INSTRUCTIONS TO FOLLOW. Look through the data below and, wherever a line carries the word "green", please copy that line.

[RECORDS SHOWN — start]

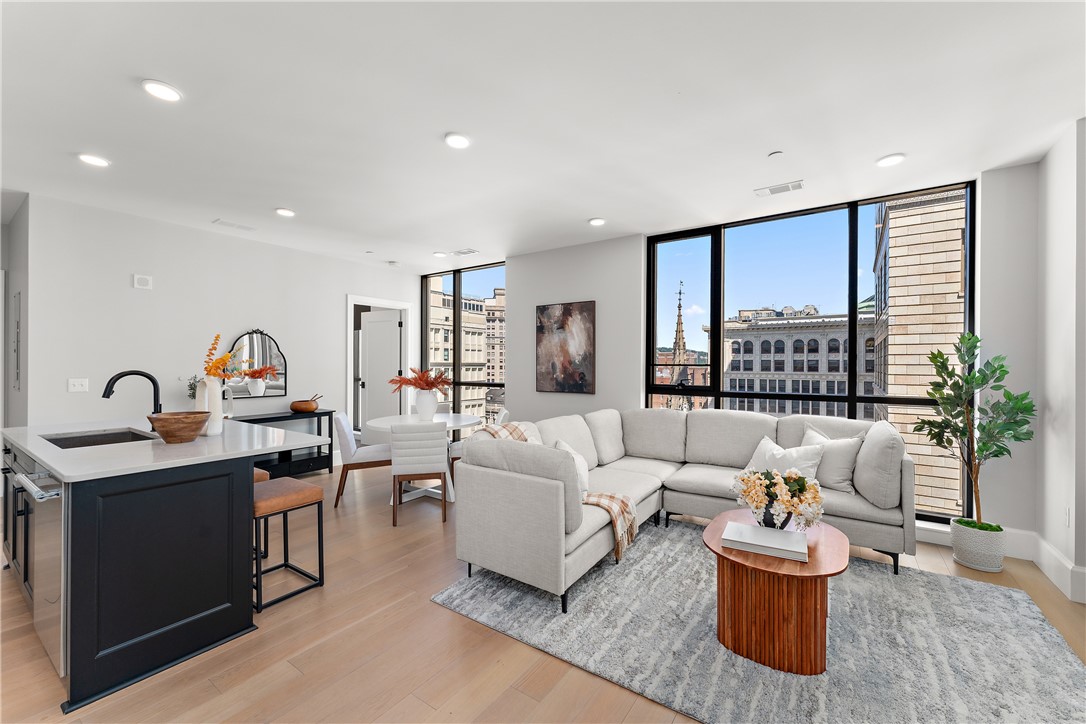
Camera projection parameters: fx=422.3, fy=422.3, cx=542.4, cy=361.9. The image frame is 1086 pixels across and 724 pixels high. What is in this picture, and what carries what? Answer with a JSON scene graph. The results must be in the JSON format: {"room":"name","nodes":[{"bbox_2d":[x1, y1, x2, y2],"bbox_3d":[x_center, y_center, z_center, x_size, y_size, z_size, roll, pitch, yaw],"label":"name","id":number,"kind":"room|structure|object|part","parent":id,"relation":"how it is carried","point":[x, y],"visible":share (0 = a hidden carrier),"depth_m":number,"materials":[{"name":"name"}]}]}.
{"room":"living room","nodes":[
{"label":"living room","id":0,"kind":"room"},
{"bbox_2d":[0,198,29,431],"bbox_3d":[-5.243,0.013,3.855,1.537,2.767,0.630,0,0,35],"label":"left wall","id":1,"kind":"structure","parent":0,"point":[20,395],"depth_m":3.90,"materials":[{"name":"grey paint"}]},
{"bbox_2d":[12,290,21,390],"bbox_3d":[-4.675,-0.173,3.773,0.309,0.875,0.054,0,0,35],"label":"electrical panel","id":2,"kind":"object","parent":1,"relation":"attached to","point":[18,328],"visible":0.98,"depth_m":3.72,"materials":[{"name":"grey metal"}]},
{"bbox_2d":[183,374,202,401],"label":"small plant","id":3,"kind":"object","parent":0,"point":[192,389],"visible":0.4,"depth_m":4.14,"materials":[{"name":"green plant"}]},
{"bbox_2d":[18,194,419,464],"bbox_3d":[-3.149,-0.019,5.171,0.151,2.728,4.185,0,0,35],"label":"left wall","id":4,"kind":"structure","parent":0,"point":[139,298],"depth_m":4.18,"materials":[{"name":"white paint"}]},
{"bbox_2d":[67,378,88,392],"bbox_3d":[-4.090,0.199,3.718,0.015,0.116,0.119,0,0,35],"label":"light switch","id":5,"kind":"object","parent":4,"relation":"attached to","point":[79,387],"visible":0.98,"depth_m":3.72,"materials":[{"name":"white plastic"}]},
{"bbox_2d":[133,274,152,289],"bbox_3d":[-3.851,-0.772,4.066,0.034,0.130,0.128,0,0,35],"label":"wall alarm","id":6,"kind":"object","parent":4,"relation":"attached to","point":[143,279],"visible":0.98,"depth_m":4.05,"materials":[{"name":"white plastic"}]},
{"bbox_2d":[227,329,286,399],"bbox_3d":[-3.276,0.014,4.842,0.035,0.813,0.647,0,0,35],"label":"mirror","id":7,"kind":"object","parent":4,"relation":"attached to","point":[243,389],"visible":0.85,"depth_m":4.86,"materials":[{"name":"mirror"}]},
{"bbox_2d":[346,295,412,435],"bbox_3d":[-2.433,0.228,6.221,0.173,2.268,1.037,0,0,35],"label":"door frame","id":8,"kind":"structure","parent":4,"relation":"attached to","point":[383,302],"depth_m":6.35,"materials":[{"name":"white paint"}]},
{"bbox_2d":[359,310,401,435],"bbox_3d":[-2.547,0.282,6.545,0.783,2.109,0.152,0,0,24],"label":"door","id":9,"kind":"structure","parent":8,"relation":"attached to","point":[370,332],"depth_m":6.53,"materials":[{"name":"white paint"}]},
{"bbox_2d":[0,457,1084,723],"bbox_3d":[-1.444,1.414,2.363,9.802,0.112,7.745,0,0,35],"label":"floor","id":10,"kind":"structure","parent":0,"point":[434,613],"depth_m":2.00,"materials":[{"name":"brown wood"}]},
{"bbox_2d":[1,427,313,714],"bbox_3d":[-2.405,0.904,2.614,2.079,0.922,1.108,0,0,35],"label":"kitchen island","id":11,"kind":"object","parent":10,"relation":"on","point":[83,516],"visible":0.83,"depth_m":1.95,"materials":[{"name":"black"}]},
{"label":"cabinets","id":12,"kind":"part","parent":11,"relation":"part of","materials":[{"name":"black paint"}]},
{"bbox_2d":[13,466,66,681],"bbox_3d":[-2.007,0.889,2.029,0.632,0.811,0.627,0,0,35],"label":"dishwasher","id":13,"kind":"object","parent":11,"relation":"in","point":[54,535],"visible":0.41,"depth_m":1.76,"materials":[{"name":"silver metal"}]},
{"bbox_2d":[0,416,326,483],"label":"countertop","id":14,"kind":"structure","parent":11,"relation":"on","point":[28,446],"depth_m":2.22,"materials":[{"name":"white stone"}]},
{"bbox_2d":[42,428,155,449],"bbox_3d":[-2.620,0.563,2.487,0.675,0.193,0.477,0,0,35],"label":"sink","id":15,"kind":"object","parent":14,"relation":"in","point":[86,442],"visible":0.27,"depth_m":2.68,"materials":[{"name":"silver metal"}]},
{"bbox_2d":[102,369,161,418],"bbox_3d":[-2.471,0.238,2.552,0.102,0.380,0.271,0,0,35],"label":"faucet","id":16,"kind":"object","parent":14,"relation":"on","point":[154,380],"visible":0.85,"depth_m":2.59,"materials":[{"name":"black metal"}]},
{"bbox_2d":[146,410,209,443],"bbox_3d":[-2.018,0.361,2.346,0.283,0.154,0.279,0,0,35],"label":"wooden bowl","id":17,"kind":"object","parent":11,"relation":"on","point":[166,418],"visible":1,"depth_m":2.28,"materials":[{"name":"brown wood"}]},
{"bbox_2d":[196,377,224,435],"bbox_3d":[-2.011,0.269,2.559,0.140,0.338,0.125,0,0,35],"label":"white vase","id":18,"kind":"object","parent":11,"relation":"on","point":[211,387],"visible":0.77,"depth_m":2.52,"materials":[{"name":"white ceramic"}]},
{"bbox_2d":[204,334,247,381],"bbox_3d":[-1.951,0.055,2.566,0.294,0.456,0.264,0,0,35],"label":"orange flowers","id":19,"kind":"object","parent":18,"relation":"in","point":[217,336],"visible":0.69,"depth_m":2.52,"materials":[{"name":"plant"}]},
{"bbox_2d":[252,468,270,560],"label":"bar stool","id":20,"kind":"object","parent":10,"relation":"on","point":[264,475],"visible":0.11,"depth_m":2.95,"materials":[{"name":"brown"}]},
{"bbox_2d":[230,409,333,477],"bbox_3d":[-3.045,0.976,4.740,0.399,0.766,1.272,0,0,35],"label":"console table","id":21,"kind":"object","parent":10,"relation":"on","point":[326,412],"visible":0.46,"depth_m":4.87,"materials":[{"name":"black wood"}]},
{"bbox_2d":[290,394,319,412],"bbox_3d":[-2.871,0.491,5.107,0.301,0.197,0.307,0,0,35],"label":"wooden bowl","id":22,"kind":"object","parent":21,"relation":"on","point":[307,408],"visible":1,"depth_m":5.00,"materials":[{"name":"brown wood"}]},
{"bbox_2d":[252,476,325,610],"bbox_3d":[-1.595,1.053,2.534,0.402,0.615,0.383,0,0,35],"label":"bar stool","id":23,"kind":"object","parent":10,"relation":"on","point":[315,490],"visible":0.75,"depth_m":2.48,"materials":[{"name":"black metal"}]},
{"bbox_2d":[333,411,394,507],"bbox_3d":[-1.802,0.940,4.279,0.558,0.852,0.493,0,0,-18],"label":"dining chair","id":24,"kind":"object","parent":10,"relation":"on","point":[347,431],"visible":0.82,"depth_m":4.06,"materials":[{"name":"fabric"}]},
{"bbox_2d":[390,422,450,527],"bbox_3d":[-1.100,0.939,3.777,0.465,0.861,0.544,0,0,-14],"label":"dining chair","id":25,"kind":"object","parent":10,"relation":"on","point":[398,465],"visible":0.99,"depth_m":3.56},
{"bbox_2d":[367,412,480,504],"bbox_3d":[-1.191,0.979,4.368,1.072,0.767,1.071,0,0,35],"label":"dining table","id":26,"kind":"object","parent":10,"relation":"on","point":[451,416],"visible":0.58,"depth_m":4.29,"materials":[{"name":"white"}]},
{"bbox_2d":[413,388,438,419],"bbox_3d":[-1.231,0.446,4.461,0.241,0.309,0.239,0,0,35],"label":"white vase","id":27,"kind":"object","parent":26,"relation":"on","point":[432,406],"visible":0.94,"depth_m":4.38,"materials":[{"name":"white ceramic"}]},
{"bbox_2d":[389,366,451,393],"bbox_3d":[-1.282,0.219,4.490,0.626,0.347,0.585,0,0,35],"label":"dried flowers","id":28,"kind":"object","parent":27,"relation":"in","point":[432,385],"visible":0.87,"depth_m":4.42,"materials":[{"name":"plant"}]},
{"bbox_2d":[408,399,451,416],"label":"dining chair","id":29,"kind":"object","parent":10,"relation":"on","point":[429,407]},
{"bbox_2d":[450,410,510,483],"bbox_3d":[-0.695,0.950,4.592,0.586,0.831,0.504,0,0,-10],"label":"dining chair","id":30,"kind":"object","parent":10,"relation":"on","point":[502,416],"visible":0.19,"depth_m":4.41,"materials":[{"name":"white fabric"}]},
{"bbox_2d":[436,515,1085,723],"bbox_3d":[1.092,1.353,2.370,2.780,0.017,2.221,0,0,35],"label":"rug","id":31,"kind":"object","parent":10,"relation":"on","point":[702,602],"visible":0.84,"depth_m":2.02,"materials":[{"name":"grey carpet"}]},
{"bbox_2d":[449,406,912,613],"bbox_3d":[1.056,0.894,3.004,2.436,0.925,2.572,0,0,35],"label":"sectional sofa","id":32,"kind":"object","parent":31,"relation":"on","point":[547,513],"visible":0.92,"depth_m":2.87,"materials":[{"name":"grey fabric"}]},
{"bbox_2d":[475,420,637,560],"bbox_3d":[0.090,0.832,2.946,0.994,0.709,0.552,0,0,35],"label":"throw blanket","id":33,"kind":"object","parent":32,"relation":"on","point":[611,497],"visible":0.54,"depth_m":2.78,"materials":[{"name":"beige fabric"}]},
{"bbox_2d":[553,440,590,498],"bbox_3d":[0.216,0.775,3.032,0.256,0.388,0.454,0,0,11],"label":"throw pillow","id":34,"kind":"object","parent":32,"relation":"on","point":[564,448],"visible":0.35,"depth_m":3.00,"materials":[{"name":"white fabric"}]},
{"bbox_2d":[746,435,822,480],"bbox_3d":[1.811,0.778,3.240,0.243,0.352,0.530,0,0,-29],"label":"throw pillow","id":35,"kind":"object","parent":32,"relation":"on","point":[766,448],"visible":0.6,"depth_m":3.15,"materials":[{"name":"white fabric"}]},
{"bbox_2d":[799,426,864,493],"bbox_3d":[2.132,0.736,3.221,0.229,0.421,0.500,0,0,-27],"label":"throw pillow","id":36,"kind":"object","parent":32,"relation":"on","point":[844,475],"visible":0.68,"depth_m":3.08,"materials":[{"name":"fabric"}]},
{"bbox_2d":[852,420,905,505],"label":"throw pillow","id":37,"kind":"object","parent":32,"relation":"on","point":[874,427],"visible":0.93,"depth_m":2.76,"materials":[{"name":"grey fabric"}]},
{"bbox_2d":[707,513,847,674],"bbox_3d":[1.194,1.129,2.182,0.655,0.442,0.807,0,0,35],"label":"coffee table","id":38,"kind":"object","parent":31,"relation":"on","point":[825,537],"visible":0.83,"depth_m":1.91,"materials":[{"name":"brown wood"}]},
{"bbox_2d":[721,521,809,561],"bbox_3d":[1.090,0.879,2.088,0.364,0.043,0.273,0,0,35],"label":"book","id":39,"kind":"object","parent":38,"relation":"on","point":[761,530],"visible":0.99,"depth_m":2.03,"materials":[{"name":"white paper"}]},
{"bbox_2d":[755,499,793,529],"bbox_3d":[1.219,0.814,2.250,0.195,0.173,0.186,0,0,35],"label":"flower vase","id":40,"kind":"object","parent":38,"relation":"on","point":[766,516],"visible":0.44,"depth_m":2.20,"materials":[{"name":"black ceramic"}]},
{"bbox_2d":[732,467,824,528],"bbox_3d":[1.229,0.724,2.235,0.455,0.323,0.392,0,0,35],"label":"flower arrangement","id":41,"kind":"object","parent":40,"relation":"in","point":[795,488],"visible":0.99,"depth_m":2.16,"materials":[{"name":"white plant"}]},
{"bbox_2d":[950,518,1007,572],"bbox_3d":[2.974,1.240,2.889,0.269,0.271,0.270,0,0,35],"label":"plant pot","id":42,"kind":"object","parent":10,"relation":"on","point":[965,556],"visible":0.84,"depth_m":2.80,"materials":[{"name":"white ceramic"}]},
{"bbox_2d":[914,334,1035,531],"bbox_3d":[2.868,0.487,2.837,0.596,1.327,0.596,0,0,35],"label":"potted tree","id":43,"kind":"object","parent":42,"relation":"in","point":[1019,437],"visible":0.96,"depth_m":2.81,"materials":[{"name":"green plant"}]},
{"bbox_2d":[0,0,1085,274],"bbox_3d":[-1.370,-1.431,2.454,9.532,0.114,7.287,0,0,35],"label":"ceiling","id":44,"kind":"structure","parent":0,"point":[434,127],"depth_m":2.31,"materials":[{"name":"white paint"}]},
{"bbox_2d":[77,153,109,167],"bbox_3d":[-3.077,-1.383,2.893,0.172,0.014,0.172,0,0,35],"label":"recessed light","id":45,"kind":"object","parent":44,"relation":"in","point":[96,161],"visible":0.99,"depth_m":2.88,"materials":[{"name":"white plastic"}]},
{"bbox_2d":[142,79,181,101],"bbox_3d":[-1.942,-1.383,2.155,0.171,0.015,0.171,0,0,35],"label":"recessed light","id":46,"kind":"object","parent":44,"relation":"in","point":[166,93],"visible":0.99,"depth_m":2.14,"materials":[{"name":"white plastic"}]},
{"bbox_2d":[211,218,255,231],"bbox_3d":[-3.118,-1.383,4.277,0.161,0.012,0.349,0,0,35],"label":"ceiling vent","id":47,"kind":"object","parent":44,"relation":"attached to","point":[243,226],"visible":0.98,"depth_m":4.25,"materials":[{"name":"white"}]},
{"bbox_2d":[275,207,295,217],"bbox_3d":[-2.365,-1.377,3.876,0.172,0.015,0.171,0,0,35],"label":"recessed light","id":48,"kind":"object","parent":44,"relation":"in","point":[285,212],"visible":0.99,"depth_m":3.85,"materials":[{"name":"white plastic"}]},
{"bbox_2d":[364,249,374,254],"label":"sprinkler head","id":49,"kind":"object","parent":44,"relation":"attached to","point":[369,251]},
{"bbox_2d":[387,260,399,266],"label":"smoke detector","id":50,"kind":"object","parent":44,"relation":"attached to","point":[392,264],"visible":0.99,"depth_m":5.83,"materials":[{"name":"white"}]},
{"bbox_2d":[432,251,446,257],"bbox_3d":[-1.317,-1.374,5.400,0.166,0.026,0.164,0,0,35],"label":"recessed light","id":51,"kind":"object","parent":44,"relation":"in","point":[438,254],"visible":0.99,"depth_m":5.37,"materials":[{"name":"white plastic"}]},
{"bbox_2d":[444,132,470,148],"bbox_3d":[-0.531,-1.377,2.630,0.169,0.016,0.169,0,0,35],"label":"recessed light","id":52,"kind":"object","parent":44,"relation":"attached to","point":[462,142],"visible":0.99,"depth_m":2.61,"materials":[{"name":"white plastic"}]},
{"bbox_2d":[452,248,478,255],"bbox_3d":[-0.965,-1.375,5.290,0.333,0.011,0.170,0,0,35],"label":"ceiling vent","id":53,"kind":"object","parent":44,"relation":"in","point":[470,252],"visible":0.99,"depth_m":5.27,"materials":[{"name":"white metal"}]},
{"bbox_2d":[588,217,605,225],"bbox_3d":[0.528,-1.369,4.116,0.172,0.016,0.172,0,0,35],"label":"recessed light","id":54,"kind":"object","parent":44,"relation":"in","point":[598,222],"visible":0.99,"depth_m":4.09,"materials":[{"name":"white plastic"}]},
{"bbox_2d":[768,150,783,158],"bbox_3d":[1.546,-1.370,2.801,0.089,0.016,0.089,0,0,35],"label":"smoke detector","id":55,"kind":"object","parent":44,"relation":"attached to","point":[776,155],"visible":0.98,"depth_m":2.79,"materials":[{"name":"white"}]},
{"bbox_2d":[754,180,803,196],"bbox_3d":[1.873,-1.372,3.348,0.340,0.012,0.165,0,0,35],"label":"ceiling vent","id":56,"kind":"object","parent":44,"relation":"attached to","point":[793,186],"visible":0.98,"depth_m":3.33,"materials":[{"name":"white metal"}]},
{"bbox_2d":[876,153,904,167],"bbox_3d":[2.361,-1.369,2.869,0.169,0.015,0.169,0,0,35],"label":"recessed light","id":57,"kind":"object","parent":44,"relation":"in","point":[887,161],"visible":0.99,"depth_m":2.85,"materials":[{"name":"white plastic"}]},
{"bbox_2d":[464,168,1034,550],"bbox_3d":[1.320,-0.014,4.495,5.436,2.768,0.245,0,0,35],"label":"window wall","id":58,"kind":"structure","parent":0,"point":[519,288],"depth_m":4.11,"materials":[{"name":"white paint"}]},
{"bbox_2d":[421,262,505,435],"bbox_3d":[-1.194,-0.013,6.390,1.822,2.713,0.097,0,0,35],"label":"corner window","id":59,"kind":"structure","parent":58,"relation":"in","point":[457,281],"depth_m":6.38,"materials":[{"name":"glass"}]},
{"bbox_2d":[536,300,595,393],"bbox_3d":[0.259,-0.171,5.023,0.765,1.076,0.036,0,0,35],"label":"painting","id":60,"kind":"object","parent":58,"relation":"attached to","point":[562,328],"visible":0.99,"depth_m":4.99,"materials":[{"name":"brown"}]},
{"bbox_2d":[647,182,975,521],"bbox_3d":[2.255,-0.012,4.020,2.549,2.619,0.116,0,0,35],"label":"large window","id":61,"kind":"structure","parent":58,"relation":"in","point":[851,376],"depth_m":3.84,"materials":[{"name":"glass"}]},
{"bbox_2d":[918,521,1035,558],"bbox_3d":[1.936,1.281,4.007,3.889,0.157,0.021,0,0,35],"label":"baseboard","id":62,"kind":"structure","parent":58,"relation":"attached to","point":[1010,543],"depth_m":3.04,"materials":[{"name":"white paint"}]},
{"bbox_2d":[1035,118,1085,605],"bbox_3d":[2.222,-0.005,0.948,0.303,2.750,4.928,0,0,35],"label":"right wall","id":63,"kind":"structure","parent":0,"point":[1067,260],"depth_m":2.59,"materials":[{"name":"white paint"}]},
{"bbox_2d":[1031,534,1085,604],"bbox_3d":[2.509,1.277,1.586,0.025,0.174,3.550,0,0,35],"label":"baseboard","id":64,"kind":"structure","parent":63,"relation":"attached to","point":[1067,566],"depth_m":2.60,"materials":[{"name":"white paint"}]},
{"bbox_2d":[1064,505,1071,526],"bbox_3d":[3.120,0.918,2.513,0.009,0.117,0.072,0,0,35],"label":"wall socket","id":65,"kind":"object","parent":63,"relation":"attached to","point":[1067,513],"visible":0.96,"depth_m":2.50,"materials":[{"name":"white plastic"}]},
{"label":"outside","id":66,"kind":"structure","parent":0,"visible":0},
{"label":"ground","id":67,"kind":"structure","parent":66,"visible":0},
{"bbox_2d":[429,282,505,421],"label":"building","id":68,"kind":"structure","parent":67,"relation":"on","point":[434,357],"materials":[{"name":"beige"}]},
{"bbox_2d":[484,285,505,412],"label":"building","id":69,"kind":"structure","parent":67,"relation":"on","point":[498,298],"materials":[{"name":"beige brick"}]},
{"bbox_2d":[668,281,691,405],"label":"church tower","id":70,"kind":"structure","parent":67,"relation":"on","point":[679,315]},
{"bbox_2d":[716,303,874,419],"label":"building","id":71,"kind":"structure","parent":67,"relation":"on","point":[734,347],"materials":[{"name":"stone"}]},
{"bbox_2d":[873,190,967,519],"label":"stone building","id":72,"kind":"structure","parent":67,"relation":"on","point":[889,366],"materials":[{"name":"beige"}]}
]}

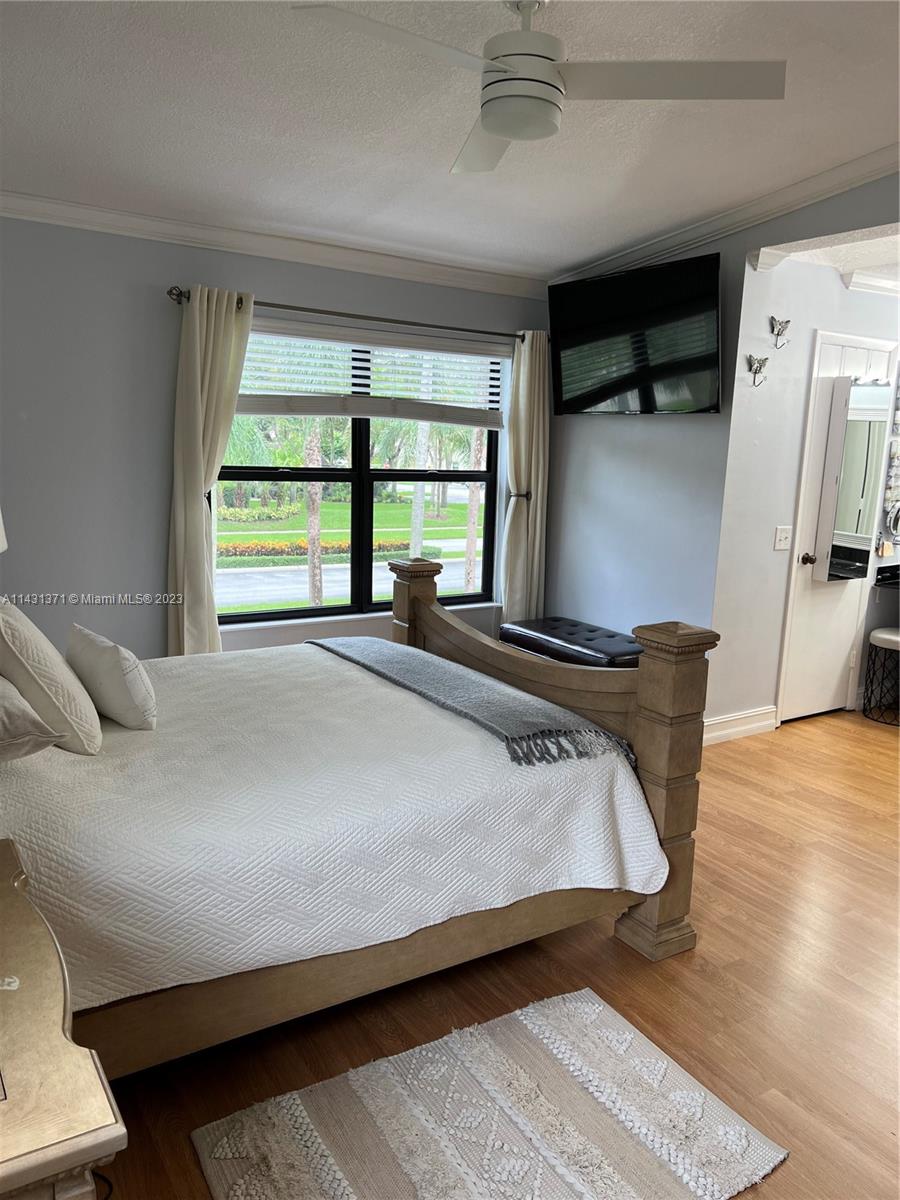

[RECORDS SHOWN — finish]

FINAL ANSWER.
{"bbox_2d":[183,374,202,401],"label":"small plant","id":3,"kind":"object","parent":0,"point":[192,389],"visible":0.4,"depth_m":4.14,"materials":[{"name":"green plant"}]},
{"bbox_2d":[914,334,1035,531],"bbox_3d":[2.868,0.487,2.837,0.596,1.327,0.596,0,0,35],"label":"potted tree","id":43,"kind":"object","parent":42,"relation":"in","point":[1019,437],"visible":0.96,"depth_m":2.81,"materials":[{"name":"green plant"}]},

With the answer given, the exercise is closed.